Wer nimmt schon diese Floskeln ernst, die der Vorstand bzw. die Presseabteilung in solcher Regelmäßgikeit an uns heranträgt?

Tatsächlich aber weisen alle Indikatoren der letzten Jahre auf deutlich steigende Belastungen bei den SAP-Beschäftigten hin. Der Anteil der Langzeiterkrankten ist stark gestiegen, zusätzlich der Anteil derer, die psychisch erkrankt sind. Der Gesamtkrankenstand hat sich verdoppelt.

Die Lean-Umfrage hat das vierte Mal in Folge eine gestiegene Belastung ergeben, nachdem die DIWA-IT Untersuchung schon gezeigt hatte, dass sich die Mehrheit an der Grenze ihrer Belastbarkeit fühlt. In der letzten weltweiten Mitarbeiterbefragung (ES2011) waren 39% der Meinung, ihre Arbeit bei SAP würde ihre Gesundheit ernsthaft gefährden! Das steht im krassen Gegensatz zu den Sonntagsreden des SAP-Vorstands und dem vermeintlichen Geschwafel!

Die gute Nachricht: Individuelle Beschleunigung ist völlig unnötig!

Tatsächlich sind schon in kleineren Organisationen kollektiver (Firmen-)Erfolg und individuelle Belastung nur sehr wenig korreliert bzw. voneinander abhängig, wie das Beispiel des Seilziehens veranschaulicht. Die Produktivität in der langen Geschichte der Industrialisierung ist deshalb nicht gestiegen, weil wir alle mehr und mehr und schneller und schneller arbeiten - das Gegenteil ist der Fall!

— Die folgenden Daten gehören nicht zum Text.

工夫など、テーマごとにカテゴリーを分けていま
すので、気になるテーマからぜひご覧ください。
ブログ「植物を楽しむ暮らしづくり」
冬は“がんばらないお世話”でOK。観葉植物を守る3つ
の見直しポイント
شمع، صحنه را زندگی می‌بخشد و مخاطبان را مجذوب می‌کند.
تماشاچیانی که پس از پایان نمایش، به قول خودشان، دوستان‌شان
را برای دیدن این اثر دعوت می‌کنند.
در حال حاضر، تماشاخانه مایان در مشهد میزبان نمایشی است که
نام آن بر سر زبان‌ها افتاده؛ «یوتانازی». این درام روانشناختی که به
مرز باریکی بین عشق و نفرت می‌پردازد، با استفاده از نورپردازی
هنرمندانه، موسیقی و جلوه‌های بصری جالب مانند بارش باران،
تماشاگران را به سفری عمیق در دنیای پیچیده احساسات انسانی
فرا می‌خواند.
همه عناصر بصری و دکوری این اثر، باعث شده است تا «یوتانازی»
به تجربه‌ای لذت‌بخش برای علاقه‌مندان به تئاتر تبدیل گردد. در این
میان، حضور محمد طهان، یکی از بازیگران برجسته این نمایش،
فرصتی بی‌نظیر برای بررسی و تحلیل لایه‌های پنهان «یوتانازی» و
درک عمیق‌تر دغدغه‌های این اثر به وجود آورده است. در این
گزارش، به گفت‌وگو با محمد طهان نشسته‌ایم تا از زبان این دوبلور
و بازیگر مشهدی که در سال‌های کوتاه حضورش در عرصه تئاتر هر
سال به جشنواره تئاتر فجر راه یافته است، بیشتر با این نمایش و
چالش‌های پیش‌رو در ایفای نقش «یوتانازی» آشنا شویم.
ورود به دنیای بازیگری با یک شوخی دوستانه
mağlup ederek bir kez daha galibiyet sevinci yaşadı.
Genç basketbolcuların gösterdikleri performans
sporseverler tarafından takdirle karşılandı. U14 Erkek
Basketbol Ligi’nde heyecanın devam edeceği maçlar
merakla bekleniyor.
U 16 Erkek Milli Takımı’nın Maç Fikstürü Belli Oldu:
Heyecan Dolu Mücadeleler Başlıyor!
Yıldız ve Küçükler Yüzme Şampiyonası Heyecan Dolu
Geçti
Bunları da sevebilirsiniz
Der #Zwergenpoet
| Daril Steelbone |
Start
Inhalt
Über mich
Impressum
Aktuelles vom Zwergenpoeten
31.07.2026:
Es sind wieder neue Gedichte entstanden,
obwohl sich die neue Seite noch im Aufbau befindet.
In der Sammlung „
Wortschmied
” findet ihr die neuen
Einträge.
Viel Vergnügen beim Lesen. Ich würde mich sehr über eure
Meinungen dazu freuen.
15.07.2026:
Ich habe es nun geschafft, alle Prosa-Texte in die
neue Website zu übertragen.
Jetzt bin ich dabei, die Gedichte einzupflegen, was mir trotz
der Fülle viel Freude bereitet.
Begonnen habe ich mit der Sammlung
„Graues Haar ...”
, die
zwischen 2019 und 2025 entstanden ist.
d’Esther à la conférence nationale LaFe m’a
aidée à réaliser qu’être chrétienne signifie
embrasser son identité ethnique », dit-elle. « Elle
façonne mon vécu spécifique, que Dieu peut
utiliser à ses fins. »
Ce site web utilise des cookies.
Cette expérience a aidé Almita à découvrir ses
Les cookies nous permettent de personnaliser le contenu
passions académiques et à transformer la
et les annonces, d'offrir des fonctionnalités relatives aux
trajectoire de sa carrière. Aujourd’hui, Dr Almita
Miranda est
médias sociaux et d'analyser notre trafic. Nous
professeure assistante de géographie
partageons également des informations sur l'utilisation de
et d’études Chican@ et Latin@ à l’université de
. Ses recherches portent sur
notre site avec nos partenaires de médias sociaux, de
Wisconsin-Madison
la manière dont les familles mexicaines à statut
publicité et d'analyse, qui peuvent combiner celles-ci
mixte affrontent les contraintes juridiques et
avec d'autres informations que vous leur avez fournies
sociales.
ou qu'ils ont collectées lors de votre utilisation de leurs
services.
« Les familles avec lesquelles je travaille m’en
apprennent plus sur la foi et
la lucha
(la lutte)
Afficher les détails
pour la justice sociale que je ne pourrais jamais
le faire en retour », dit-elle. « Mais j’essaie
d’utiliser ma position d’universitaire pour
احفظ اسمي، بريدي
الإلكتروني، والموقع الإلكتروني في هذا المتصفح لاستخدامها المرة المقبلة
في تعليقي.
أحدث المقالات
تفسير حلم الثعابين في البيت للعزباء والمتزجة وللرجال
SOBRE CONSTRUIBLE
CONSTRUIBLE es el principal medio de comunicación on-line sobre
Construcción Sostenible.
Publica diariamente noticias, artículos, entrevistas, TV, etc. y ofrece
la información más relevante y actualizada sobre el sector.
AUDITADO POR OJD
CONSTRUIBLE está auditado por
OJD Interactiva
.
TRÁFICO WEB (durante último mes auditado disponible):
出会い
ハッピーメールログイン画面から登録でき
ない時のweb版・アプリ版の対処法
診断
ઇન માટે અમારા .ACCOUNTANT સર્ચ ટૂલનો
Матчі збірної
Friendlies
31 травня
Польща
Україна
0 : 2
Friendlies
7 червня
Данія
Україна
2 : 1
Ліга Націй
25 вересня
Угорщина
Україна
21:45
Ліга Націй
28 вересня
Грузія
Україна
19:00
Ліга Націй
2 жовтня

Die individuellen Belastungen entstehen bei SAP v.a. weil motivierte Mitarbeiter die Reibungsverluste durch unklare Verantwortlichkeiten, vorgebene Takte und unsinnige Ziele, schlechte Prozessdefinitionen und potemkinscher Dörfer aller Art durch erhöhten, häufig vergeblichen, persönlichen Einsatz versuchen auszugleichen.

SAP erinnert immer mehr an einen kurzsichtigen Schneider, der versucht, einen Faden durch das Nadelöhr zu fädeln und - anstatt sich seine Brille zu holen - den Versuch beständig, aber immer schneller wiederholt.

In der Ruhe liegt die Kraft! Anstatt heroisch an den einzelnen zu appellieren, gegen alle Widrigkeiten und um jeden Preis, v.a. der eigenen Gesundheit, SAP "zu retten", sollte SAP wieder individuelle Handlungsspielräume schaffen, die ganz natürlicherweise von motivierten Mitarbeitern ausgenutzt werden.

SAP sollte wieder das Expertentum anerkennen. Wenn sie Austauschbarkeit anstrebt, dann nur durch zusätzliche, gleichartige Qualifizierung auf möglichst hohem, nicht durch Dequalifizierung auf möglichst niedrigem Niveau.

SAP sollte die völlig ineffektiven Instrumente der indirekten Steuerung wie etwa Boni zurückfahren und wieder den Mitarbeitern vertrauen.

SAP sollte Sorge tragen, dass nicht so derart viel unserer kollektiven Anstrengung umsonst ist.

SAP's laserscharfer Fokus auf Effizienz verstellt den viel wichtigeren Blick auf Effektivität: Es ist viel besser das Richtige zu tun, vielleicht ein wenig falsch, als das Falsche, dafür aber richtig!

Mit entschleunigtem Gruss

PS: Am Donnerstag spricht der Aufsichtsratsvorsitzende in Walldorf über das Thema Innovation. Steht das im Widerspruch zur permanenten Beschleunigung?